#### [Exercise inputs]
====================

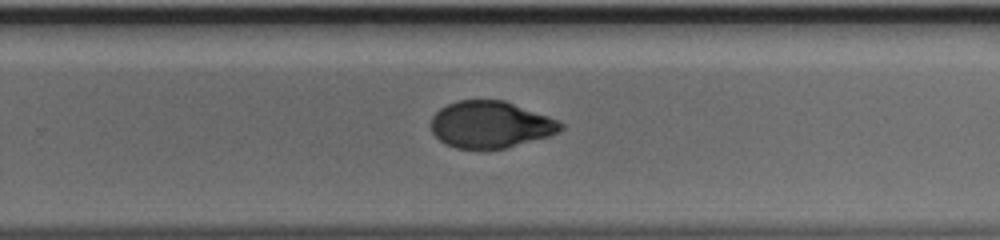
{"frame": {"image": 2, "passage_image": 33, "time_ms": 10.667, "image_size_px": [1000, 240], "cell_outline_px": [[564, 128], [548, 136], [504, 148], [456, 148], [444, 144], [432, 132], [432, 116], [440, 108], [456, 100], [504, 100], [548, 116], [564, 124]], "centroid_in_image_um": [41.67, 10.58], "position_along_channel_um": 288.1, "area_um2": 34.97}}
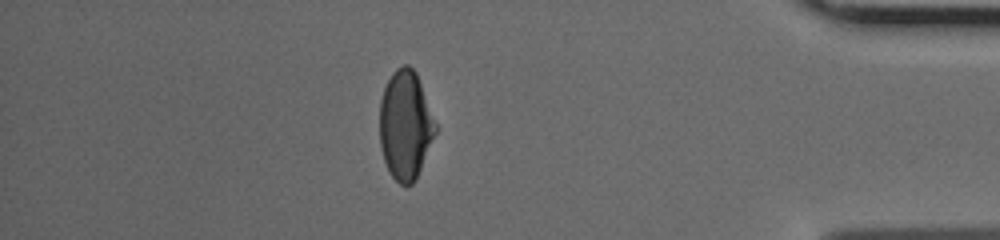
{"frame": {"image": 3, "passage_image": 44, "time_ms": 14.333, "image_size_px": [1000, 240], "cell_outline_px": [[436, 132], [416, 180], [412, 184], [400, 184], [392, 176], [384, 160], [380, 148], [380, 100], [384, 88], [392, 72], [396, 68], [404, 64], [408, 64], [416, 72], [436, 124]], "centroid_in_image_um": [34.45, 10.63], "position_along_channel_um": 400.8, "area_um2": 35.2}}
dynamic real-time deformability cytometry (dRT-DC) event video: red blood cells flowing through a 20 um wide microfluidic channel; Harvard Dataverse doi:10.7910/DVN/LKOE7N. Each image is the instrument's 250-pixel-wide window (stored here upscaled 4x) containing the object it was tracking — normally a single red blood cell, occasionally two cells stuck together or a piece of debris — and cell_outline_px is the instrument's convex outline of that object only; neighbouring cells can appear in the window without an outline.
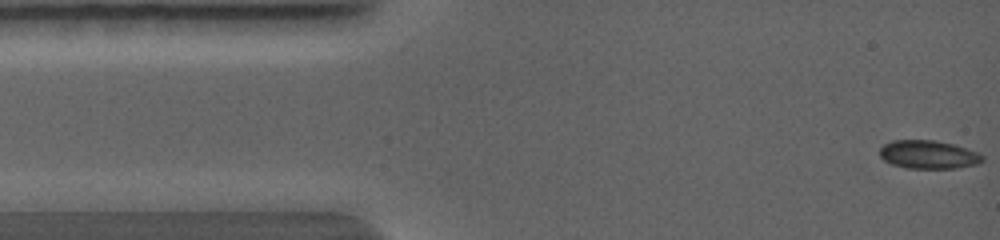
{"species": "common noctule bat (a hibernating species)", "species_latin": "Nyctalus noctula", "temperature_condition": "warm", "stored_images_in_passage": 58, "camera_frame_rate_fps": 5000, "um_per_image_px": 0.085, "animal": {"sex": "female", "body_mass_g": 19.0, "forearm_length_mm": 56.7}, "frame": {"image": 1, "passage_image": 1, "time_ms": 0.0, "image_size_px": [1000, 240], "cell_outline_px": [[976, 160], [964, 164], [940, 168], [928, 168], [900, 164], [888, 160], [880, 152], [888, 144], [900, 140], [920, 140], [944, 144], [960, 148], [968, 152]], "centroid_in_image_um": [78.69, 13.11], "position_along_channel_um": 6.3, "area_um2": 13.76}}
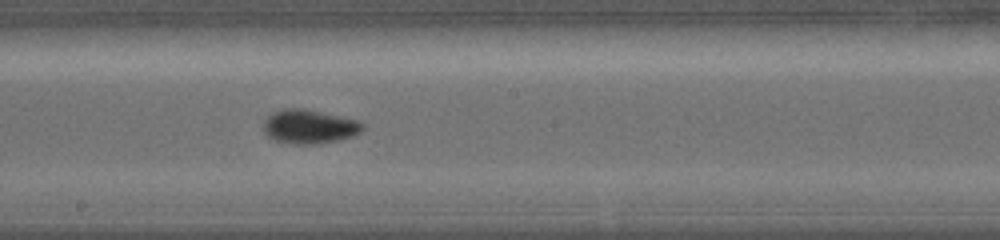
{"frame": {"image": 2, "passage_image": 28, "time_ms": 5.4, "image_size_px": [1000, 240], "cell_outline_px": [[360, 132], [336, 140], [316, 144], [300, 144], [280, 140], [272, 136], [264, 128], [264, 124], [268, 116], [272, 112], [284, 108], [304, 108], [356, 120], [360, 124]], "centroid_in_image_um": [26.26, 10.73], "position_along_channel_um": 221.9, "area_um2": 18.61}}
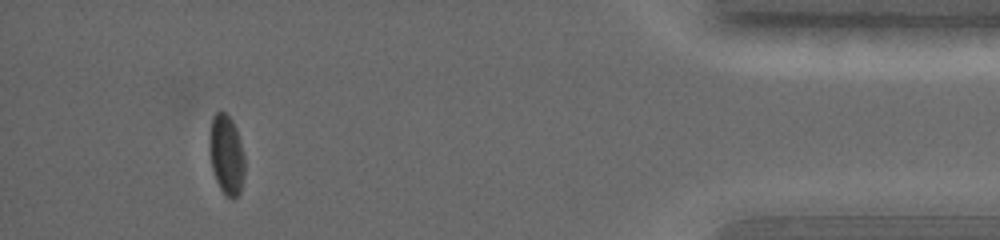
{"frame": {"image": 3, "passage_image": 51, "time_ms": 10.0, "image_size_px": [1000, 240], "cell_outline_px": [[244, 164], [240, 184], [236, 196], [228, 196], [224, 192], [216, 176], [212, 164], [212, 120], [216, 112], [224, 112], [228, 116], [236, 132]], "centroid_in_image_um": [19.25, 13.12], "position_along_channel_um": 416.0, "area_um2": 14.16}}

====================

#### [Do this]
Lines from the one that contains "dynamic real-time deformability" through the last line of the data above are to be extracted exactly, with no pictures and no other lines.

#### [Written response]
dynamic real-time deformability cytometry (dRT-DC) event video: red blood cells flowing through a 20 um wide microfluidic channel; Harvard Dataverse doi:10.7910/DVN/LKOE7N. Each image is the instrument's 250-pixel-wide window (stored here upscaled 4x) containing the object it was tracking — normally a single red blood cell, occasionally two cells stuck together or a piece of debris — and cell_outline_px is the instrument's convex outline of that object only; neighbouring cells can appear in the window without an outline.
{"species": "common noctule bat (a hibernating species)", "species_latin": "Nyctalus noctula", "temperature_condition": "warm", "stored_images_in_passage": 58, "camera_frame_rate_fps": 5000, "um_per_image_px": 0.085, "animal": {"sex": "female", "body_mass_g": 19.0, "forearm_length_mm": 56.7}, "frame": {"image": 1, "passage_image": 1, "time_ms": 0.0, "image_size_px": [1000, 240], "cell_outline_px": [[976, 160], [964, 164], [940, 168], [928, 168], [900, 164], [888, 160], [880, 152], [888, 144], [900, 140], [920, 140], [944, 144], [960, 148], [968, 152]], "centroid_in_image_um": [78.69, 13.11], "position_along_channel_um": 6.3, "area_um2": 13.76}}
{"frame": {"image": 2, "passage_image": 28, "time_ms": 5.4, "image_size_px": [1000, 240], "cell_outline_px": [[360, 132], [336, 140], [316, 144], [300, 144], [280, 140], [272, 136], [264, 128], [264, 124], [268, 116], [272, 112], [284, 108], [304, 108], [356, 120], [360, 124]], "centroid_in_image_um": [26.26, 10.73], "position_along_channel_um": 221.9, "area_um2": 18.61}}
{"frame": {"image": 3, "passage_image": 51, "time_ms": 10.0, "image_size_px": [1000, 240], "cell_outline_px": [[244, 164], [240, 184], [236, 196], [228, 196], [224, 192], [216, 176], [212, 164], [212, 120], [216, 112], [224, 112], [228, 116], [236, 132]], "centroid_in_image_um": [19.25, 13.12], "position_along_channel_um": 416.0, "area_um2": 14.16}}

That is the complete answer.